Demonstrating an imported origin would additionally compel international organizations to reappraise their procedures. Furthermore, it could help to contain disproportionate fear toward rice culture in the future, a phenomenon responsible for important crop losses this year (17).

 

Notably, recent publications supporting an imported origin (7) did not worsen social unrest, contrary to what some dreaded (18–20).

 
Our epidemiologic study provides several additional arguments confirming an importation of cholera in Haiti.

 

There was an exact correlation in time and places between the arrival of a Nepalese battalion from an area experiencing a cholera outbreak and the appearance of the first cases in Meille a few days after.

 

The remoteness of Meille in central Haiti and the absence of report of other incomers make it unlikely that a cholera strain might have been
brought there another way.

 

 

An accompanying editorial appears (Dowell SF, Braden CR. Implications of the introduction of cholera to Haiti.
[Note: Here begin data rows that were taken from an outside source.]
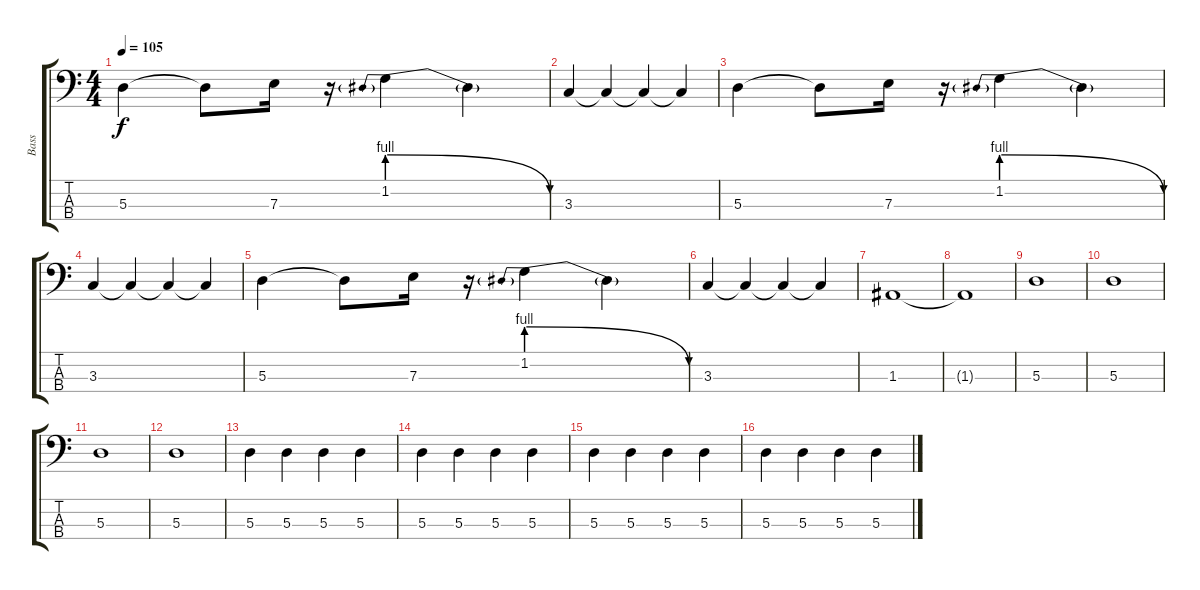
\track ("Bass" "Bass") {instrument electricbassfinger}
\staff {score tabs}
\tuning (G2 D2 A1 E1) {hide}
\ts (4 4)
\tempo 105
\clef f4
\ks c
5.3.4{dy f instrument electricbassfinger} 5.3{t}.8 7.3.16 r.16 1.2{be (prebendrelease 0 4 60 0)}.4 1.2{t}.4 |
3.3.4 3.3{t}.4 3.3{t}.4 3.3{t}.4 |
5.3.4 5.3{t}.8 7.3.16 r.16 1.2{be (prebendrelease 0 4 60 0)}.4 1.2{t}.4 |
3.3.4 3.3{t}.4 3.3{t}.4 3.3{t}.4 |
5.3.4 5.3{t}.8 7.3.16 r.16 1.2{be (prebendrelease 0 4 60 0)}.4 1.2{t}.4 |
3.3.4 3.3{t}.4 3.3{t}.4 3.3{t}.4 |
1.3.1 |
1.3{t}.1 |
5.3.1 |
5.3.1 |
5.3.1 |
5.3.1 |
5.3.4 5.3.4 5.3.4 5.3.4 |
5.3.4 5.3.4 5.3.4 5.3.4 |
5.3.4 5.3.4 5.3.4 5.3.4 |
5.3.4 5.3.4 5.3.4 5.3.4
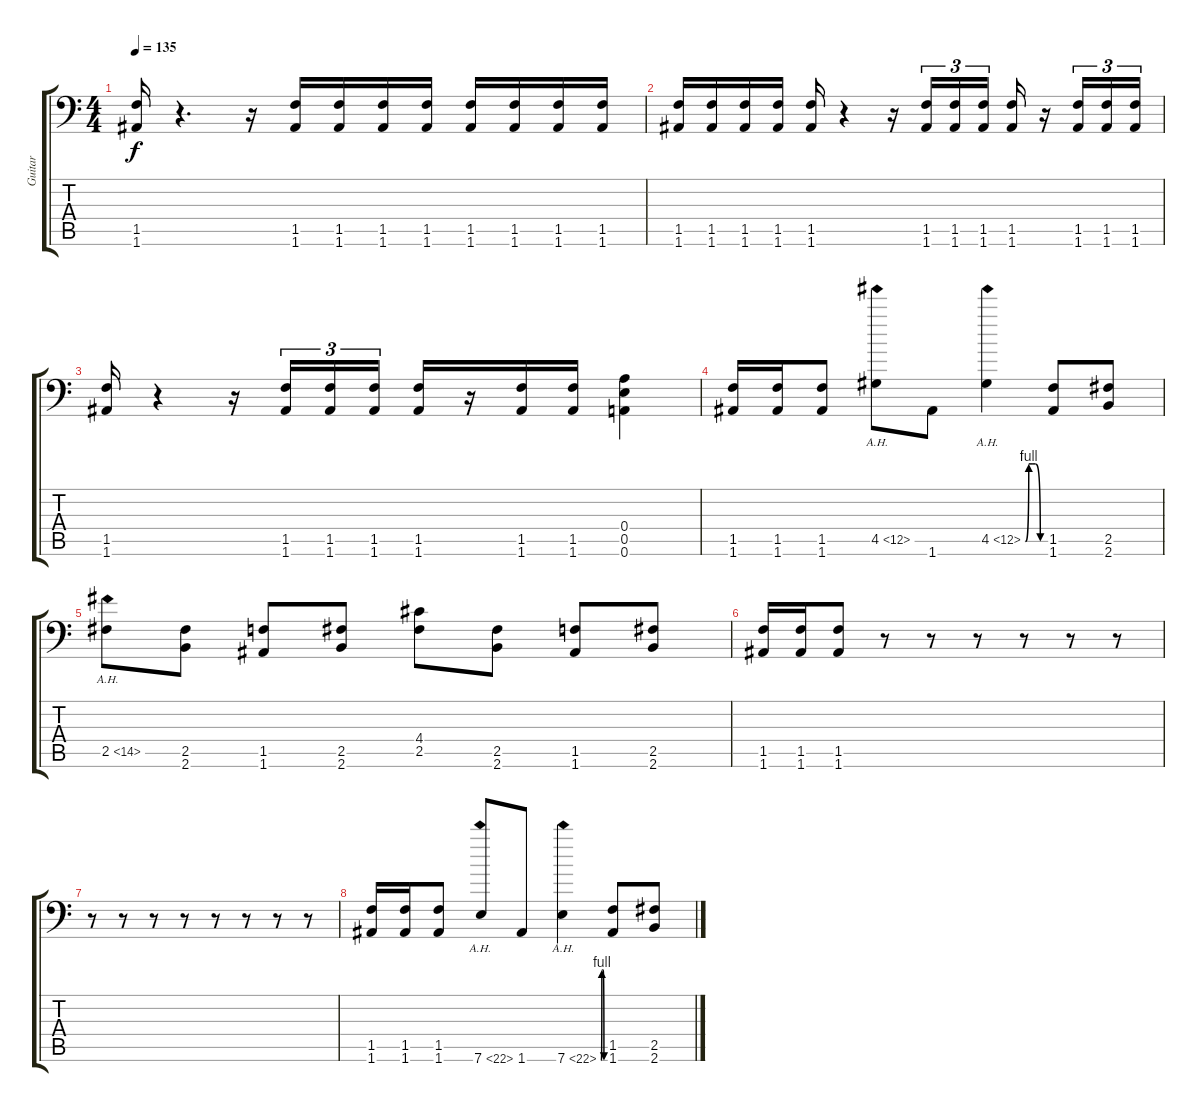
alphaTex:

\track ("Guitar" "Guitar") {instrument overdrivenguitar}
\staff {score tabs}
\tuning (B3 Gb3 D3 A2 E2 A1) {hide}
\ts (4 4)
\tempo 135
\clef f4
\ks c
(1.5 1.6).16{dy f} r.4{d} r.16 (1.5 1.6).16 (1.5 1.6).16 (1.5 1.6).16 (1.5 1.6).16 (1.5 1.6).16 (1.5 1.6).16 (1.5 1.6).16 (1.5 1.6).16 |
(1.5 1.6).16 (1.5 1.6).16 (1.5 1.6).16 (1.5 1.6).16 (1.5 1.6).16 r.4 r.16 (1.5 1.6).16{tu (3 2)} (1.5 1.6).16{tu (3 2)} (1.5 1.6).16{tu (3 2)} (1.5 1.6).16 r.16 (1.5 1.6).16{tu (3 2)} (1.5 1.6).16{tu (3 2)} (1.5 1.6).16{tu (3 2)} |
(1.5 1.6).16 r.4 r.16 (1.5 1.6).16{tu (3 2)} (1.5 1.6).16{tu (3 2)} (1.5 1.6).16{tu (3 2)} (1.5 1.6).16 r.16 (1.5 1.6).16 (1.5 1.6).16 (0.4 0.5 0.6).4 |
(1.5 1.6).16 (1.5 1.6).16 (1.5 1.6).8 4.5{ah 8}.8 1.6.8 4.5{be (custom 0 0 10 4 20 4 30 4 45 0 60 0) ah 8}.4 (1.5 1.6).8 (2.5 2.6).8 |
2.5{ah 12}.8 (2.5 2.6).8 (1.5 1.6).8 (2.5 2.6).8 (4.4 2.5).8 (2.5 2.6).8 (1.5 1.6).8 (2.5 2.6).8 |
(1.5 1.6).16 (1.5 1.6).16 (1.5 1.6).8 r.8 r.8 r.8 r.8 r.8 r.8 |
r.8 r.8 r.8 r.8 r.8 r.8 r.8 r.8 |
(1.5 1.6).16 (1.5 1.6).16 (1.5 1.6).8 7.6{ah 15}.8 1.6.8 7.6{be (custom 0 0 10 4 20 4 30 4 45 0 60 0) ah 15}.4 (1.5 1.6).8 (2.5 2.6).8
Emerg Infect Dis. 2011 Jul; [Epub ahead of print]))

 

It states, in part:

 

For Haiti, the future course of the cholera epidemic is difficult to predict, especially given the chronic degradation of water and sanitation infrastructure over many years and the acute disruption from the earthquake in Haiti in January 2010 (6).

 

Improving water and sanitation infrastructure is clearly the most effective and lasting approach to prevent the spread of cholera in countries where it is endemic as well as in those that are currently cholera-free.

 

Simple enough sounding solutions, but terribly difficult to implement in an impoverished, earthquake wracked, and dysfunctional nation like Haiti.